The main characteristics of ransomware
Posted: Wed Dec 18, 2024 5:15 am
The attack's naming comes from the name of the file provided within the ransom note, cAcTuS.readme.txt .
The history of Cactus saudi number finder is very recent. In fact, it is a threat that has been active since March 2023. The attack exploits vulnerabilities related to Fortinet VPN appliances, with the aim of permeating the networks of large commercial entities.
In all cases observed by Kroll, the attacker gained access to the VPN service and used an SSH backdoor that he can then reach from a command and control (C2) server to maintain control of the devices. Interestingly, once inside the network, the cybercriminal scouts using SoftPerfect Network Scanner (netscan) to identify the most attractive target.
Another particular feature of Cactus is the use of encryption to protect the specific code of this ransomware. Two systems are therefore exploited: the 7Zip archive and the batch script, with the latter using msiexec to deactivate the protection of antivirus software , thus being able to act freely to steal data. For this purpose, Cactus uses Rclone, which allows file transfer to the cloud.
According to Kroll experts, the encryption used by Cactus is unique in the context of ransomware.

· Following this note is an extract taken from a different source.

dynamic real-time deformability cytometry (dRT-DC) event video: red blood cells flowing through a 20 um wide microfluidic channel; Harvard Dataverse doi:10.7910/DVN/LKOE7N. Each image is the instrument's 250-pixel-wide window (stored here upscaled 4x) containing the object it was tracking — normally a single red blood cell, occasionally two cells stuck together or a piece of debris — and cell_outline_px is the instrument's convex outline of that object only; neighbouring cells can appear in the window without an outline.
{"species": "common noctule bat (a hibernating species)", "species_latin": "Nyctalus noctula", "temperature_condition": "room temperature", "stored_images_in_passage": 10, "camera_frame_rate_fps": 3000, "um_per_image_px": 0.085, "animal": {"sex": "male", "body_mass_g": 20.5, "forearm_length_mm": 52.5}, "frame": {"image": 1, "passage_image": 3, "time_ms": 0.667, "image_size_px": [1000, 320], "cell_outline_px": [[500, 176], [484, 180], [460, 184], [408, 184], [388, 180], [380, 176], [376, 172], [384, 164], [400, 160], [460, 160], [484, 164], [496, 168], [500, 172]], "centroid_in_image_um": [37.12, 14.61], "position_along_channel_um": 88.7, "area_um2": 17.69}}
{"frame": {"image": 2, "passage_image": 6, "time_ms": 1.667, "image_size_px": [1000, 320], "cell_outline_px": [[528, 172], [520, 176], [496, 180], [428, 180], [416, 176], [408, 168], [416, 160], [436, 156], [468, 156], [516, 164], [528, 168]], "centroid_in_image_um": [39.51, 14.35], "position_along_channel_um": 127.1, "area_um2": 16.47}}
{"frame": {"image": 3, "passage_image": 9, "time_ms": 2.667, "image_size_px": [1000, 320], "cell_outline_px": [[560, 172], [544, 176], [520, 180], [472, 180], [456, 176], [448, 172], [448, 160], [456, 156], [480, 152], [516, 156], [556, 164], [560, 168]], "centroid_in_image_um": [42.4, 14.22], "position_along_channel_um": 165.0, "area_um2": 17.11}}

How does Cactus ransomware spread?
We have touched on the methods used by Cactus to spread. Now we will delve into them in detail. Following the intrusion into the network, the hackers' compass moves towards identifying the weakest accounts and endpoints . How? By running PowerShell commands and pinging remote hosts, which give the possibility of scanning the network and identifying the easiest endpoints and accounts to encrypt.
The next step is to generate new accounts and use scripts that allow the ransomware to be spread in a sneaky and persistent manner through specific programmed actions. This procedure allows the information and data belonging to the victim to be encrypted, so as to request the payment of a ransom in order to obtain the release of the file.
The history of Cactus saudi number finder is very recent. In fact, it is a threat that has been active since March 2023. The attack exploits vulnerabilities related to Fortinet VPN appliances, with the aim of permeating the networks of large commercial entities.
In all cases observed by Kroll, the attacker gained access to the VPN service and used an SSH backdoor that he can then reach from a command and control (C2) server to maintain control of the devices. Interestingly, once inside the network, the cybercriminal scouts using SoftPerfect Network Scanner (netscan) to identify the most attractive target.
Another particular feature of Cactus is the use of encryption to protect the specific code of this ransomware. Two systems are therefore exploited: the 7Zip archive and the batch script, with the latter using msiexec to deactivate the protection of antivirus software , thus being able to act freely to steal data. For this purpose, Cactus uses Rclone, which allows file transfer to the cloud.
According to Kroll experts, the encryption used by Cactus is unique in the context of ransomware.
How does Cactus ransomware spread?
We have touched on the methods used by Cactus to spread. Now we will delve into them in detail. Following the intrusion into the network, the hackers' compass moves towards identifying the weakest accounts and endpoints . How? By running PowerShell commands and pinging remote hosts, which give the possibility of scanning the network and identifying the easiest endpoints and accounts to encrypt.
The next step is to generate new accounts and use scripts that allow the ransomware to be spread in a sneaky and persistent manner through specific programmed actions. This procedure allows the information and data belonging to the victim to be encrypted, so as to request the payment of a ransom in order to obtain the release of the file.